● Directions: Check each line of the data for the string "visit". Report how many have it, and give nothing else.

● Source data:
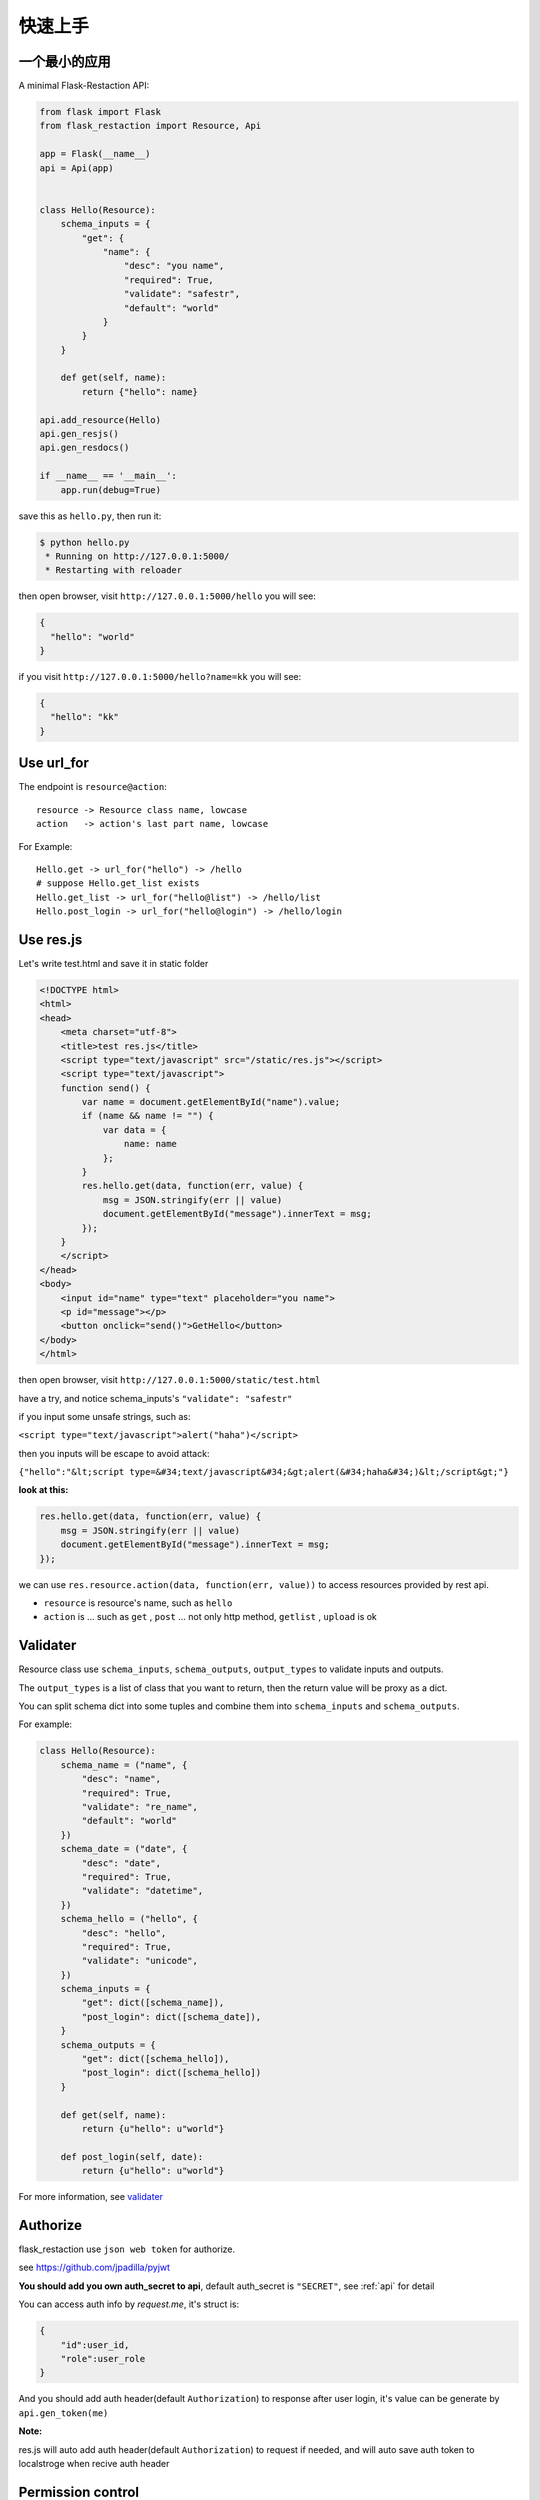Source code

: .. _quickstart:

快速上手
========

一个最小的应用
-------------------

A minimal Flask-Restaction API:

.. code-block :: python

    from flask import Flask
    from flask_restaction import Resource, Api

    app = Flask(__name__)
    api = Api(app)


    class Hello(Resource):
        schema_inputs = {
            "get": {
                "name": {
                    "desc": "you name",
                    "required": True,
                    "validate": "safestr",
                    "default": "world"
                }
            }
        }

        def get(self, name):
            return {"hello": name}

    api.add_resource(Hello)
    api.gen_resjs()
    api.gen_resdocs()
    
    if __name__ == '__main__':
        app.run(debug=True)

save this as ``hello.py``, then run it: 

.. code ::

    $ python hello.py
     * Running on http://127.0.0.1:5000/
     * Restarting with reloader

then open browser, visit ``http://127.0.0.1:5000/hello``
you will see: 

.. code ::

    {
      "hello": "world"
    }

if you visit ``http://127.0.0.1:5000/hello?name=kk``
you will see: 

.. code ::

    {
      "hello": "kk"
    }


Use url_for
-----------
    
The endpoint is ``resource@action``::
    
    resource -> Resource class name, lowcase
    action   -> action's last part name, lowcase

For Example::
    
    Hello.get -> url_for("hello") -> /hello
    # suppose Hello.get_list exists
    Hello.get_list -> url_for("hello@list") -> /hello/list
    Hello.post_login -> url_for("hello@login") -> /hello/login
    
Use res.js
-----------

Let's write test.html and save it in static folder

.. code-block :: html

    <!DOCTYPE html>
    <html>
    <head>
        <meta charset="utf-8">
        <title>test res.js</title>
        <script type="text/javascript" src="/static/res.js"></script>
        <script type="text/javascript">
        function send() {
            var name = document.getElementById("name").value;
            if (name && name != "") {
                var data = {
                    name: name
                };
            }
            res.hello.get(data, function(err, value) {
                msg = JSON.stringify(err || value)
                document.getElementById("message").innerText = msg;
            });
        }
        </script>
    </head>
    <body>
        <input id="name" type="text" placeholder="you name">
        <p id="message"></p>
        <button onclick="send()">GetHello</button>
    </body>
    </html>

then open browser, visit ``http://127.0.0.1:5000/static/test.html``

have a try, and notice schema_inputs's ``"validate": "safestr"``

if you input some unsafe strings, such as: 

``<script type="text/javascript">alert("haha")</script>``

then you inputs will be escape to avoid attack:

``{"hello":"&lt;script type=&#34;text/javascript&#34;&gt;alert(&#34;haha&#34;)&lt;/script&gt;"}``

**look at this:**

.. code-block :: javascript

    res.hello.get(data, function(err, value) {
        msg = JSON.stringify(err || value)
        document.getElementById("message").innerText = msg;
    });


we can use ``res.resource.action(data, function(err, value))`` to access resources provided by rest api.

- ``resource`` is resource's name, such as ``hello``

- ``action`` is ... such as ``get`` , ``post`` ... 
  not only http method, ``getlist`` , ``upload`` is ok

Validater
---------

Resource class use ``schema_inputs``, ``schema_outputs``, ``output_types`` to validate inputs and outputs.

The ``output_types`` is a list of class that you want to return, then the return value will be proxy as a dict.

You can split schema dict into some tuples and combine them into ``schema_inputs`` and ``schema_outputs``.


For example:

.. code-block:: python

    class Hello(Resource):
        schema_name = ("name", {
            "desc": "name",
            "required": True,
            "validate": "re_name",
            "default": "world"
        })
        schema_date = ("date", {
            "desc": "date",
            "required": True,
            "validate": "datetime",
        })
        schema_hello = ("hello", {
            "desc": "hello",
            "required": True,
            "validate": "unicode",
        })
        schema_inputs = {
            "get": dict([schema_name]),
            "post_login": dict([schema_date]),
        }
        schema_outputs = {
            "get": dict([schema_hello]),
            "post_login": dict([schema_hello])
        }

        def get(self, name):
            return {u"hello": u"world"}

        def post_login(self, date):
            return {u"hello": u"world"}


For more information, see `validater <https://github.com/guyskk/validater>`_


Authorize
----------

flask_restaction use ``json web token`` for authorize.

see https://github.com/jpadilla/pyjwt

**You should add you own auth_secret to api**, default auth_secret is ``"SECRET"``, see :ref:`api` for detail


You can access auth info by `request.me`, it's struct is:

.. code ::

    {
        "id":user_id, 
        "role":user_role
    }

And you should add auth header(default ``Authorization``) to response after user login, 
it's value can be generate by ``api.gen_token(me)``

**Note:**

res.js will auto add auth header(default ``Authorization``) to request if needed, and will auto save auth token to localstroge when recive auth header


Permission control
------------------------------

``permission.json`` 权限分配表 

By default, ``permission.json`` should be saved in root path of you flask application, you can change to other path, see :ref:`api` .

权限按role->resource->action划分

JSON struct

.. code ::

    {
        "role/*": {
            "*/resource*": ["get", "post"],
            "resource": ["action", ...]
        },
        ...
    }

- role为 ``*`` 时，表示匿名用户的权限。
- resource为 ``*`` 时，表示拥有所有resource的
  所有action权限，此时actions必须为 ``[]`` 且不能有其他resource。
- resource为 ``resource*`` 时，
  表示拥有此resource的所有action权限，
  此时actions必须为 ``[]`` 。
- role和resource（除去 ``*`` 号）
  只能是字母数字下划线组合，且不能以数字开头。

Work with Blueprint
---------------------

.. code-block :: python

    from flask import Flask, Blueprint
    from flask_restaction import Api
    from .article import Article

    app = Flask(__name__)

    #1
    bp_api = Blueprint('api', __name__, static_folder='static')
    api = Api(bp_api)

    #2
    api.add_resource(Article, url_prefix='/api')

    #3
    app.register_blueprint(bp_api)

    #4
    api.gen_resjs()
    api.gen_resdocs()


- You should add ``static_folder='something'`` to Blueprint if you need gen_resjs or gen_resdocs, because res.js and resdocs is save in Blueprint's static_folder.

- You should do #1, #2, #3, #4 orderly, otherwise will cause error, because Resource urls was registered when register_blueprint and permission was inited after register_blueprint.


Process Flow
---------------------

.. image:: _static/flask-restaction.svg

* * *

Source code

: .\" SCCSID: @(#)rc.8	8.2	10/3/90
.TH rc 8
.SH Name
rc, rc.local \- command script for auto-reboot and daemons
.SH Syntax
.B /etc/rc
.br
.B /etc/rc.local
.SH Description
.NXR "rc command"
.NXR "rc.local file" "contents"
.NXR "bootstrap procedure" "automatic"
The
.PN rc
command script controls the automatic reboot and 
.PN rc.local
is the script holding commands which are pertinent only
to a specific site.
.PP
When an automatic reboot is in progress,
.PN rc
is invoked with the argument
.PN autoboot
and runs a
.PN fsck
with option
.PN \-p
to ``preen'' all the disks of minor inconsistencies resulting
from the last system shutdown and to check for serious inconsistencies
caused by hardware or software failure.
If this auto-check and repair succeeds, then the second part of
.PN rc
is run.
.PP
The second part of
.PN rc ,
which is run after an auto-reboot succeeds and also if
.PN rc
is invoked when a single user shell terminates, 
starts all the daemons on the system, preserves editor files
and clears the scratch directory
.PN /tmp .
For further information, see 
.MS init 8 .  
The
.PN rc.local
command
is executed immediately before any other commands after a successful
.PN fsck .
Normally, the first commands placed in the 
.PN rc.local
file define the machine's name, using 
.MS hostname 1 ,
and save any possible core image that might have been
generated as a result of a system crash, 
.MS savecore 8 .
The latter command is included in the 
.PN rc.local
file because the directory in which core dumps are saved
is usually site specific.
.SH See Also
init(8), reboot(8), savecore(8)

● Written response: 3